Time is speeding by and we need to get organized for post Oratorical Contests! As you are probably aware, this is an opportunity for high school students to learn about and appreciate the U.S. Constitution. This is also an opportunity for students to sharpen speaking skills in front of a group of people. As contestants progress through the levels, starting at the local post, they also have an opportunity to be monetarily awarded.
Attached is the oratorical rules brochure for 2021. However, a link to the Oratorical Contest resources follows. There are useful resources that each post can use.

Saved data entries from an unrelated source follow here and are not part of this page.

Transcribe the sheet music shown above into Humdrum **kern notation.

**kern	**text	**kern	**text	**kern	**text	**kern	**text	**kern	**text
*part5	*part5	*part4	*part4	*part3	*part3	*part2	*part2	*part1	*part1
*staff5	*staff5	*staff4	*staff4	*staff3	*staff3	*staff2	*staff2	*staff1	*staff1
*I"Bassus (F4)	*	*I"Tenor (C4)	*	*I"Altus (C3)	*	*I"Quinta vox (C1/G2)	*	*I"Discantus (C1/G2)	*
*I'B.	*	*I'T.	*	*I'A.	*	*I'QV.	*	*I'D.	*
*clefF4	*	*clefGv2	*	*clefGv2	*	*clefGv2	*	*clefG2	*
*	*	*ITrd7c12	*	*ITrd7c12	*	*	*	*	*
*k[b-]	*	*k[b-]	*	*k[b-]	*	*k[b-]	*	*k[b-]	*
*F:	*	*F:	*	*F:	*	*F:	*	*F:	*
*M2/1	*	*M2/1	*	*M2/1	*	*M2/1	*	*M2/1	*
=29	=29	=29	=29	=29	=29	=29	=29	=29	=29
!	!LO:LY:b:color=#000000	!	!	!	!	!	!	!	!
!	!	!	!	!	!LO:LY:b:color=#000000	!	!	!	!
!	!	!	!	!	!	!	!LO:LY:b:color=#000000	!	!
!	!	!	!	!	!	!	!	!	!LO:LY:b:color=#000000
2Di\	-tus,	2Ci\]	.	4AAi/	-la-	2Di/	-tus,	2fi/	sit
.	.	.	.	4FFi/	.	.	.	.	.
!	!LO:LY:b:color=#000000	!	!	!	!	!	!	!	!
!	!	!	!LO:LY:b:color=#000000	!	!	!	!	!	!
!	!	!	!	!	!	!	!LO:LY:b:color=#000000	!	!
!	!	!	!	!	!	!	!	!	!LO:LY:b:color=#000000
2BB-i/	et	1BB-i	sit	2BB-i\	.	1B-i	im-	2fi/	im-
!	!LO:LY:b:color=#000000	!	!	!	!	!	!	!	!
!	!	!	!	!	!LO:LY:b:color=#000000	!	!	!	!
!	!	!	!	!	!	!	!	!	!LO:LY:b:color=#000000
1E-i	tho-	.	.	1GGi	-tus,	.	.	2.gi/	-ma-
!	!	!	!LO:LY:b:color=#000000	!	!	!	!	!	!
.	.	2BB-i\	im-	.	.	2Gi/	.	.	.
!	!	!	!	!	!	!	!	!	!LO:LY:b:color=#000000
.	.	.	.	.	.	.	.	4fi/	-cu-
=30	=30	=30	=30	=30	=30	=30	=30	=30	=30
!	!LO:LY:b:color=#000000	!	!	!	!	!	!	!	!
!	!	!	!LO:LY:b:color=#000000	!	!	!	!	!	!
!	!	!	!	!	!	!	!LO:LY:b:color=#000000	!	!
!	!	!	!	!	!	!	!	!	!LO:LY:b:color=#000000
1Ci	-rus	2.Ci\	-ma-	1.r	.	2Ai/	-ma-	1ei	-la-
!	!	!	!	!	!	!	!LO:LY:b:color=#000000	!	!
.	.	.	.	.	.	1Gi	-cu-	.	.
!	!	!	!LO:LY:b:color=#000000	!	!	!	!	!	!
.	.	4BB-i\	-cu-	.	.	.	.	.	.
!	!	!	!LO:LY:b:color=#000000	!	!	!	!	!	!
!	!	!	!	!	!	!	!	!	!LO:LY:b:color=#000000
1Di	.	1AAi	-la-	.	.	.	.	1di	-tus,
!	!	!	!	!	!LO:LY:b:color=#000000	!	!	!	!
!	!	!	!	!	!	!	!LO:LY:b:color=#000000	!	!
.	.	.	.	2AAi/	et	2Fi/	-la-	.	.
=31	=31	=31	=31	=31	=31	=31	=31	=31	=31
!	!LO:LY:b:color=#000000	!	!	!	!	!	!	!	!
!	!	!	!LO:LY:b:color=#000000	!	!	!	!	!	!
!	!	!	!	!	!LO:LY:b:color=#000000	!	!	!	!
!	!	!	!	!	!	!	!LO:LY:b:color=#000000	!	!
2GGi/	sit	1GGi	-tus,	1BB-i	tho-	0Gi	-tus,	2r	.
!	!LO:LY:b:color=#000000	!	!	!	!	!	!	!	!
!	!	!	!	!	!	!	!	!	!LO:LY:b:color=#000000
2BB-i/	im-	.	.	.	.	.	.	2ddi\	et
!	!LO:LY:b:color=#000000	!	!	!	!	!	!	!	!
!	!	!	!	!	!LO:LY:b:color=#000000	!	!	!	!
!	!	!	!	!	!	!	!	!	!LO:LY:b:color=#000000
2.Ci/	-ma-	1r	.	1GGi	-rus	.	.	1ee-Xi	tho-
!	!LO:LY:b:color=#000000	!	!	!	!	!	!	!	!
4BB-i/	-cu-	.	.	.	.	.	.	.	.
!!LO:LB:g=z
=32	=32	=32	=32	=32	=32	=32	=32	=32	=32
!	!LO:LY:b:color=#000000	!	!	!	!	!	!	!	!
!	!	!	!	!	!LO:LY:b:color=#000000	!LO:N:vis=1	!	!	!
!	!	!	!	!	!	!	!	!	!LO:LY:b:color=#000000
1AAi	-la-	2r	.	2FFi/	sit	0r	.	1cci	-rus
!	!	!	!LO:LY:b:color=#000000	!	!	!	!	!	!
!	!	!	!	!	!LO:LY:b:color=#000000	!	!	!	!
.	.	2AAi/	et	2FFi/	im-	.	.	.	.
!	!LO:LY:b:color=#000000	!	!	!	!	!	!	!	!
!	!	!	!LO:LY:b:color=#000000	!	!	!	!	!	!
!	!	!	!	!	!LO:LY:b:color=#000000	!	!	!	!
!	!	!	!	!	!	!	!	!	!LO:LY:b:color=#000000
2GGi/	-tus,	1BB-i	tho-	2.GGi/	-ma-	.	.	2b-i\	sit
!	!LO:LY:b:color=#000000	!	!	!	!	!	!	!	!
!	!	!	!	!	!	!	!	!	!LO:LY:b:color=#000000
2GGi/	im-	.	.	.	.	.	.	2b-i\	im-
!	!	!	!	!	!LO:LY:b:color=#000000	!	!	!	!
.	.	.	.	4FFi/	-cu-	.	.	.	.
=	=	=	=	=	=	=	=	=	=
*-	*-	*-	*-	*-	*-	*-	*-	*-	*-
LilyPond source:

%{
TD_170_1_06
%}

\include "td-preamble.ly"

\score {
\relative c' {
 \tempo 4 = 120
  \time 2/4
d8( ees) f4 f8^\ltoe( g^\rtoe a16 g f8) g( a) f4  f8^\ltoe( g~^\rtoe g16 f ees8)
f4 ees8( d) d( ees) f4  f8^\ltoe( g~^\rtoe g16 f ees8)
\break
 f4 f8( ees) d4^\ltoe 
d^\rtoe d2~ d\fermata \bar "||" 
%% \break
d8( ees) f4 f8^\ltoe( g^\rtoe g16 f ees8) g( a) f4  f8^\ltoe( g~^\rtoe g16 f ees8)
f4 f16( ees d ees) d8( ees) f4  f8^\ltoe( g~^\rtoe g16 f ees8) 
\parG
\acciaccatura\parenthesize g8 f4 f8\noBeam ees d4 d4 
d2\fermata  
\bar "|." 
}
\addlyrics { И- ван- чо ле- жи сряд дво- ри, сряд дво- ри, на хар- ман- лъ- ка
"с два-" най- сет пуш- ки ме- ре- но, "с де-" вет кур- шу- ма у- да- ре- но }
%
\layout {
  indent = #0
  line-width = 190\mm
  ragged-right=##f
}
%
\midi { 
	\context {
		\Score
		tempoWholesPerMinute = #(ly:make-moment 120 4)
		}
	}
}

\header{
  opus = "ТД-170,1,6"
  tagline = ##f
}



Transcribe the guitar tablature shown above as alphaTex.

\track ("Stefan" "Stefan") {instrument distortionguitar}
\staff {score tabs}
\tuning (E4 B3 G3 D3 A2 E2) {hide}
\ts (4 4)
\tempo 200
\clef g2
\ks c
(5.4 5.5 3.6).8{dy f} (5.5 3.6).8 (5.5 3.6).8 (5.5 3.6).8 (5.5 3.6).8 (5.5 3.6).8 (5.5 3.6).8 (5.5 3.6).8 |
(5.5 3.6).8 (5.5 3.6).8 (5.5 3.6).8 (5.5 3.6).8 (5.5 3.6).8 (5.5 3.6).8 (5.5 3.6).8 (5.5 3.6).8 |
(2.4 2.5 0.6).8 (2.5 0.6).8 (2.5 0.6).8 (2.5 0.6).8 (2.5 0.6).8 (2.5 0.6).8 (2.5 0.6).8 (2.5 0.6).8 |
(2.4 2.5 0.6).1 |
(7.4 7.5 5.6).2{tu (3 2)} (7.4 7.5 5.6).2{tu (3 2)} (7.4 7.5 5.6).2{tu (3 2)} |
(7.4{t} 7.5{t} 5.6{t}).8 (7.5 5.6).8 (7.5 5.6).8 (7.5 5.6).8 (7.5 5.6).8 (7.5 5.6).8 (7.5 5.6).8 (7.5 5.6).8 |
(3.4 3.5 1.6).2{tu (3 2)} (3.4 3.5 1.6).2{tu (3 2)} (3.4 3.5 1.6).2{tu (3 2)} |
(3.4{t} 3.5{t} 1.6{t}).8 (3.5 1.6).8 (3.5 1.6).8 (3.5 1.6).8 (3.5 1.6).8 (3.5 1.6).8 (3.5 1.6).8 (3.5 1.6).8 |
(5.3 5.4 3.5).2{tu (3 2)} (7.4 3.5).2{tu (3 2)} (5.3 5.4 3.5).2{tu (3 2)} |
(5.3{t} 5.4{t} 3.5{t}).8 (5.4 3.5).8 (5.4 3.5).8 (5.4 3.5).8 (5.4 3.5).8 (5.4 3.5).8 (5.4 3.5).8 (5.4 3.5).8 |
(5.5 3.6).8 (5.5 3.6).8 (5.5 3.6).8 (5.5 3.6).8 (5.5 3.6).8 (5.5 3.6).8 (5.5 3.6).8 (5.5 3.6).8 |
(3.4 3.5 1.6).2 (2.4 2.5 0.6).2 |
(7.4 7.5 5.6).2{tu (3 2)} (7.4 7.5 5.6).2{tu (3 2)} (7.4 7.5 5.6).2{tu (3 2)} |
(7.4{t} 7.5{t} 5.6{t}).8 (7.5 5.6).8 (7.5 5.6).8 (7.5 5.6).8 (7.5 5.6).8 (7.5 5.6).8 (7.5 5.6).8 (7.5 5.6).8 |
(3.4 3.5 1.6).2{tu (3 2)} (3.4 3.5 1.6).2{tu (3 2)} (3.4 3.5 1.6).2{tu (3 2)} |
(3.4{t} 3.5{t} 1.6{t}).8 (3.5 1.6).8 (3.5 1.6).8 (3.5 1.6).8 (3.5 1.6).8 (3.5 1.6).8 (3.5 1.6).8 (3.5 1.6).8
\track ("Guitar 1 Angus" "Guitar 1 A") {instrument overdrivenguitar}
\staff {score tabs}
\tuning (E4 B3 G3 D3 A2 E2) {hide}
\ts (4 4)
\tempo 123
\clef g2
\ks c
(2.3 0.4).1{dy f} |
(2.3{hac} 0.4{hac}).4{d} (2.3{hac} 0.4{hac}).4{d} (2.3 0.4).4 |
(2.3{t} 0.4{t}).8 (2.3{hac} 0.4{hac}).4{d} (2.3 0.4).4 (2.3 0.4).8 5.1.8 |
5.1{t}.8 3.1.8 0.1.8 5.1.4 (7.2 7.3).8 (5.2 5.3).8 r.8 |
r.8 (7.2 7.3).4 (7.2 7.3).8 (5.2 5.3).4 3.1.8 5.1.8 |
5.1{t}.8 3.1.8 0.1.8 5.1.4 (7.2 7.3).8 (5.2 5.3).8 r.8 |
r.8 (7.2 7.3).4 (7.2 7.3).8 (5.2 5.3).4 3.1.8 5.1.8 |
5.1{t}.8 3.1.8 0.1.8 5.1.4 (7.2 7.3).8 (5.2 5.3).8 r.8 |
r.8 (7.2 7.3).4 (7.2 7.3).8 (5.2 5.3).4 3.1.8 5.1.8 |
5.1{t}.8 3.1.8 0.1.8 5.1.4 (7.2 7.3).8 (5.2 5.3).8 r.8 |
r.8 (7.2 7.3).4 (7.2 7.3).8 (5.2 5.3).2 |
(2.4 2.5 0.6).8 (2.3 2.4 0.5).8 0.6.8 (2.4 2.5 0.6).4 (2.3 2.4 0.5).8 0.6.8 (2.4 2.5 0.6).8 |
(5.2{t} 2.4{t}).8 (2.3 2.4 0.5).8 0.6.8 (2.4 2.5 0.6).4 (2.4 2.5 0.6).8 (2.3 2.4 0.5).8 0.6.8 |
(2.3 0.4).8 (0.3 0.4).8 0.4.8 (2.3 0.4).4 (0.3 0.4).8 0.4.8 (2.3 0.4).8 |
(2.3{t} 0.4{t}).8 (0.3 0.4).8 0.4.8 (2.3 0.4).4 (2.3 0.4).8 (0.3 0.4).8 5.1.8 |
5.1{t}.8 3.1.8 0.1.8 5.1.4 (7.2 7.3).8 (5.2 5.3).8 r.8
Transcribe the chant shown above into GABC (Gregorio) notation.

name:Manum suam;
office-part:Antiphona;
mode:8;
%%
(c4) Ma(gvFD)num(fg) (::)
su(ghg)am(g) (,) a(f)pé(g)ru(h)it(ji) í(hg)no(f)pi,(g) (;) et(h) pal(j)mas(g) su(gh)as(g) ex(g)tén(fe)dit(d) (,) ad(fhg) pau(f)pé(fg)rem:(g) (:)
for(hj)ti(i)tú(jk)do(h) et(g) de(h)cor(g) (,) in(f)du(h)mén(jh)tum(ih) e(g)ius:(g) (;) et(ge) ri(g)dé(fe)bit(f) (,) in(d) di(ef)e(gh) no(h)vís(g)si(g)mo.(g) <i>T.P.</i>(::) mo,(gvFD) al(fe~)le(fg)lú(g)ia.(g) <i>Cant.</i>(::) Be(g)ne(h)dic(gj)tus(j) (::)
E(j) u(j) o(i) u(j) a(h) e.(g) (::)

In short the contestants will give 2 speeches. The first is an 8 to 10 minute prepared speech and must be on some aspect of the Constitution of the United States with emphasis to the attendant duties and obligations of a citizen to our government. The second speech is an assigned topic that is to be from 3 to 5 minutes in length. As you will read in the contest rules, the assigned topic is chosen during the contest. Each contestant is to get 5 minutes of last minute preparation time prior to giving this speech. The assigned topics for 2021 are listed below.
- Article I, Section 7
- Article II, Section 3
- Article III, Section 1
- Amendment XXII, Section 1
Please familiarize yourself with the contest rules. Check out the other resources as they are there to help all of us.
If your post is going to have an oratorical contest, please let me know the date and time. The winner at each participating post will move up to the district level contest. It is time to pick a date for the oratorical contest at your post.
Start informing the local high schools so that they may offer up a candidate or two. Make sure the schools have a copy of the rules brochure and, perhaps, a single page introductory letter.
God and Country,
Richard Chalupnik, District 21 3rd Vice Commander
American Legion Baseball
American Legion Baseball program registers teams in all 50 states plus Canada. Each year young people, ages 13 to 19, participate. Since its inception in 1925, the league has had millions of players, including countless who have gone on to play in college and professional baseball, with 68 inducted into the Baseball Hall of Fame.
In college scholarships, the league annually awards a total of $500 - 25,000 for a player selected from each department based upon leadership, character, scholarship and financial need. Recently, the Legion passed a resolution allowing corporate sponsorship, in the hope of creating more financial aid for college.